I also attended a seminar on Workchoices recently presented by an excellent speaker who was a lawyer for a large employer group. I figure if she couldn’t convince me in three hours that workplace agreements are fair and equitable then workplace agreements aren’t fair and equitable.
So this time, it’s Labour with Libs near the bottom but not below the Family First/One Nation types. I draw the line at that.
Done and dusted.
Next time I’m taking a bat. If one of those flyer hander-outers comes near me again I’m going to break their fucking fingers.
Is there any reason they don’t just stick the how-to-vote cards in the polling booths? It seems like a waste of paper to hand them to every voter who’ll take them.
I’m someone else who numbered all the boxes below the line for the senate. The girl next to me was doing the same thing but messed it up and spent a few minutes recounting her votes before asking for a new ballot sheet.
Gallipoli = 1915.
Even though the recent polls indicate that the election will be close I am sure that Rudd will be declared PM by 7:30 tonight. Surely they will win by 10 to 15 seats.
I have to add I love the idea that people are worried about Peter Costello becoming PM. I have always said that the best thing about Peter Costello is that he isn’t Tony Abbott, who would be heir apparent otherwise. Now THAT is a really scary idea.
Well, that was a damp exercise. It started raining on the walk up, and the queue zigzagged round the school playground.
Interesting seeing people’s actions in the queue. More people than usual looking at the flyers in their neighbour’s hands, and conversations being struck between people with the same flyers about why they were voting in a particular way.
So community building in a wet way!
Do we really need this election to be covered on three TV channels?
Not in my experience as a scrutineer in Australia (over a period of 25 years). Polling staff actually want to count votes if their meaning is reasonably clear, and extraneous stuff does not make a vote informal. What will make a vote informal is anything identifying the voter, but I’ve never ever seen that in real life. But, on the other hand, voters who write stuff like “All politicians are crooks” are obviously deliberately trying to make their ballot paper informal, and generally don’t put numbers in any of the boxes – so they are voting informal because they haven’t given a number for any candidate, not because of the message they wrote.
Me too. I’ve seen Joe Hockey around several times during the past couple of weeks. But nothing of Mike Bailey. Not even any brochures.

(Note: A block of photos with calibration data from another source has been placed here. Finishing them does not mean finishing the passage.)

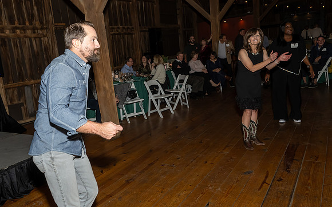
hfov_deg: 58.6
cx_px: 129
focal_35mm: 32
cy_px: 107
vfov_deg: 39.1
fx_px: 292
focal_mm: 17
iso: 640
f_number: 7.1
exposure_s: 1/250
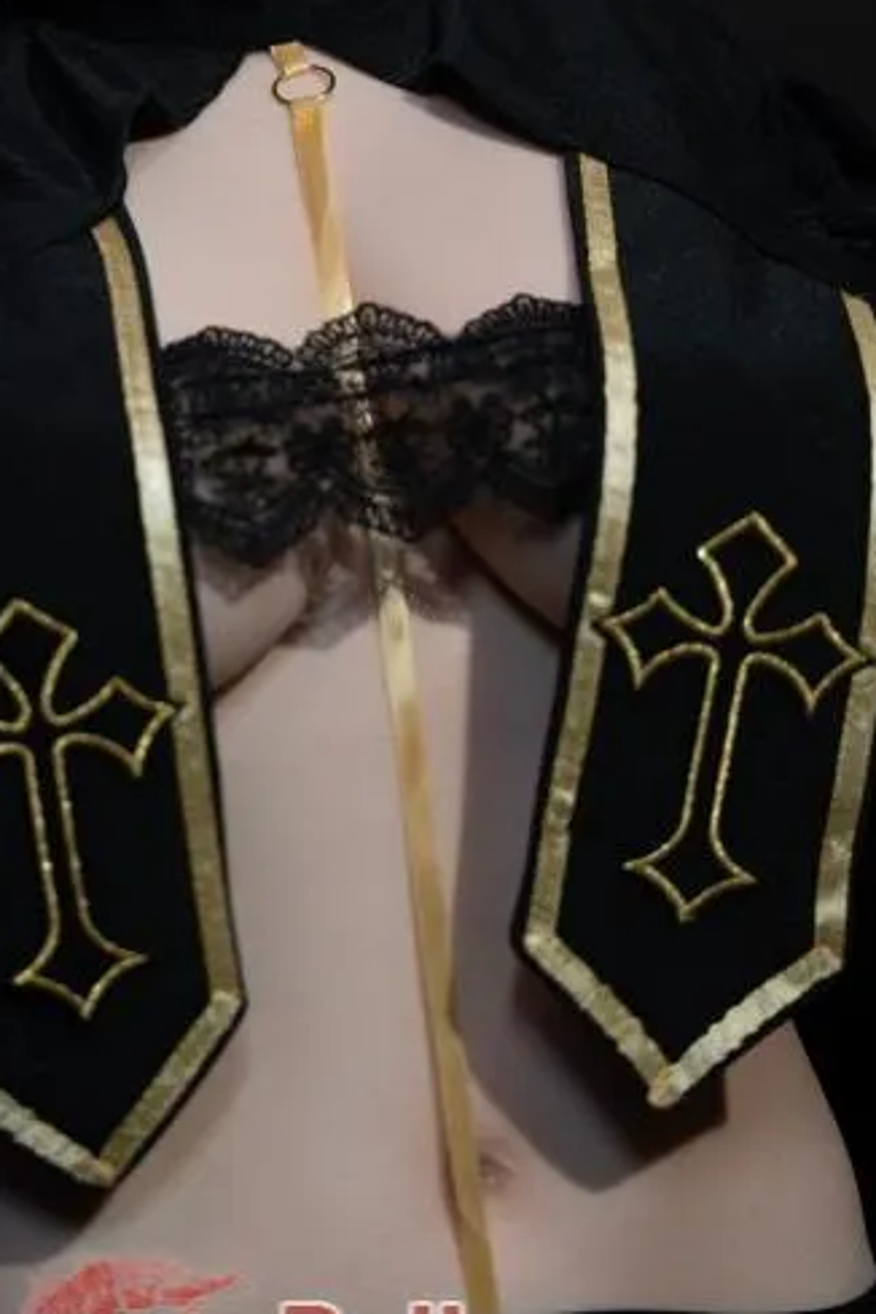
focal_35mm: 93
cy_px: 245
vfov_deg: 21.5
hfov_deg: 14.6
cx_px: 175
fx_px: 3405
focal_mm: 50.7
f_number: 2.8
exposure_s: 1/200
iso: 250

I don’t understand it either. Beyond “I don’t like Liberals”, what’s the concern? He’s boring and lacking in charisma, but that’s often no bad thing either. How is he worse than Howard?
I ended up voting against the Libs (first time in many a year, and it wasn’t an easy thing to do) because of Workchoices. However, I’d have voted Coalition if it wasn’t for the industrial stuff, and Howard’s retirement and a Costello government would not have even been remotely a factor in how I voted.

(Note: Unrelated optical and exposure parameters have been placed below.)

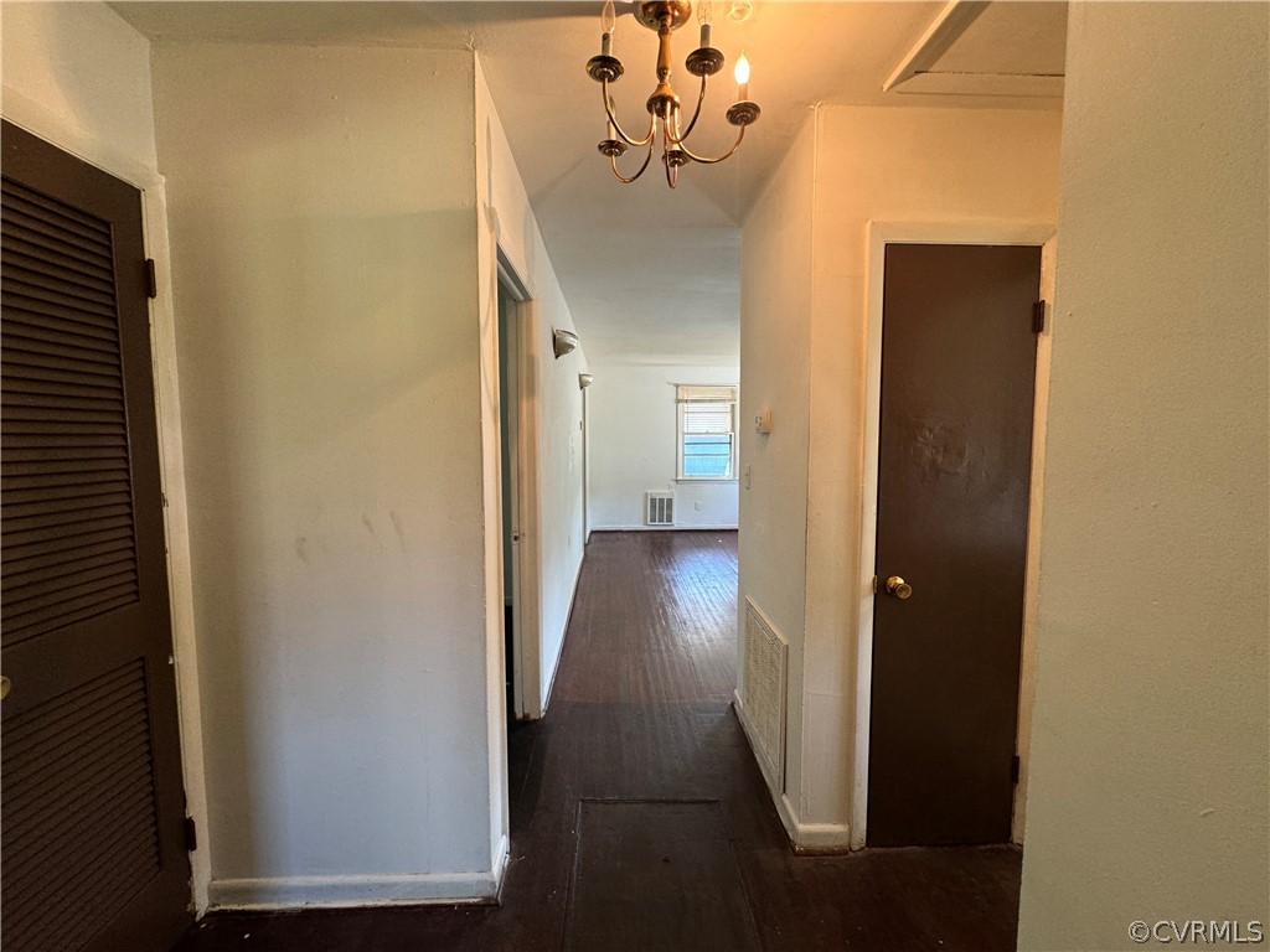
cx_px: 635
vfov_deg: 85.7
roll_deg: +0.0
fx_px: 514
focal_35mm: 14
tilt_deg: -5.0
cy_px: 476
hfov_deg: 102.1
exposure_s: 1/60
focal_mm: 2.22
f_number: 2.2
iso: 160
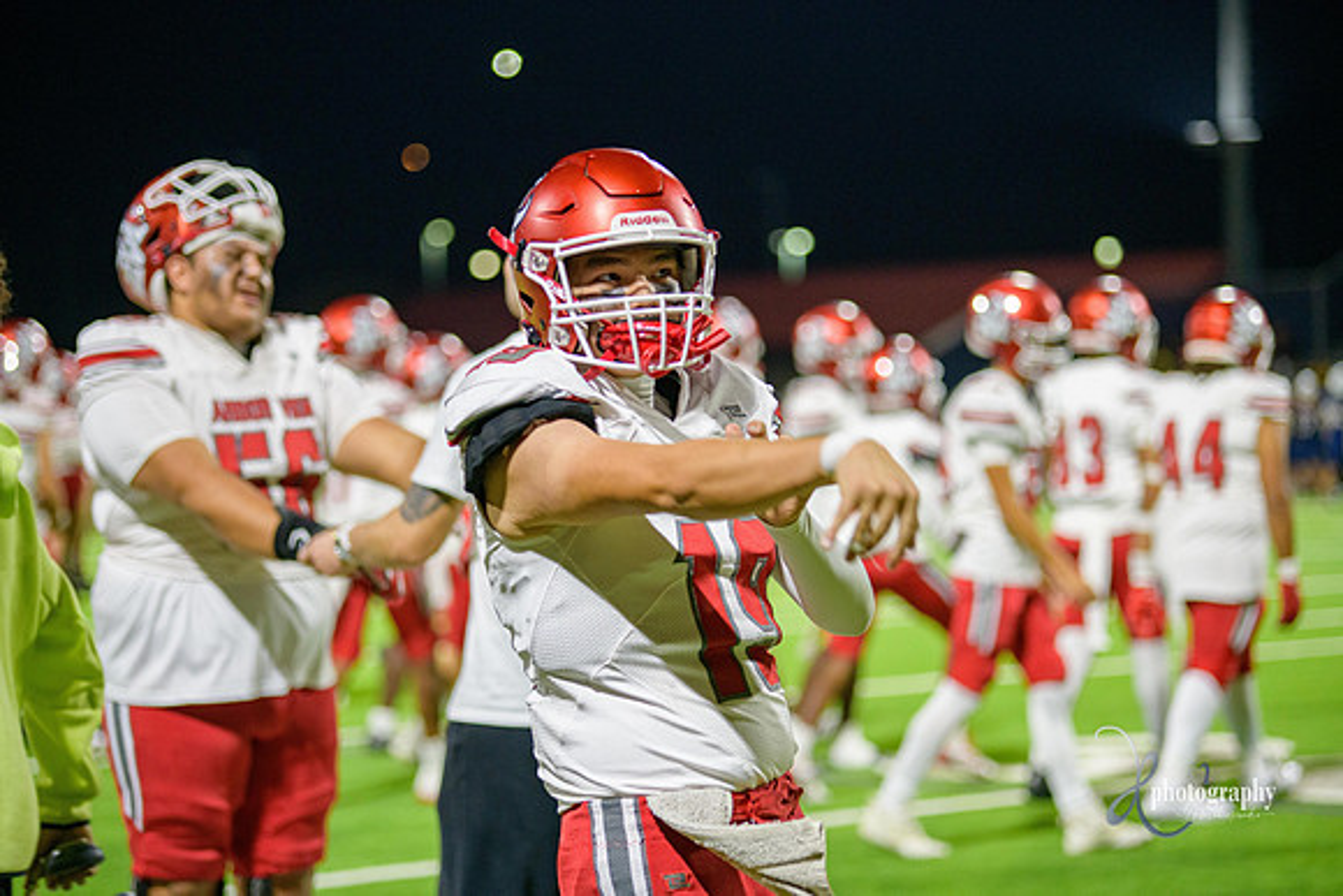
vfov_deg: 11.4
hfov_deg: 17.1
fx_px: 4478
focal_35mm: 120
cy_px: 448
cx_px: 672
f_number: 2.8
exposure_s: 1/320
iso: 2000
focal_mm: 120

I genuinely don’t get the negative feeling against this guy. I am (was) a Howard supporter, but I’ve always understood the arguments of people who hated him, but Costello? Can anybody explain this (rationally and as non-partisan as possible), please?
For me it’s all the “leadership challenge” rumours that surrounded him, and the weaselly way he’d pretend it hadn’t happened. He radiates untrustworthiness more than any other.
Very similar to me.
Also like a few others enrolled in North Sydney.
Ye Gods and Little Fishes - an Oaks Dopefest???
Ok, I went. I voted. I went with Labor, again. I find Rudd sleazy and insincere, but I still hate Howard and I want Work Choices out. I would vote far more enthusastically if one of the options was for all the candidates to rot in hell, but that choice was inexplicably left off my ballot paper.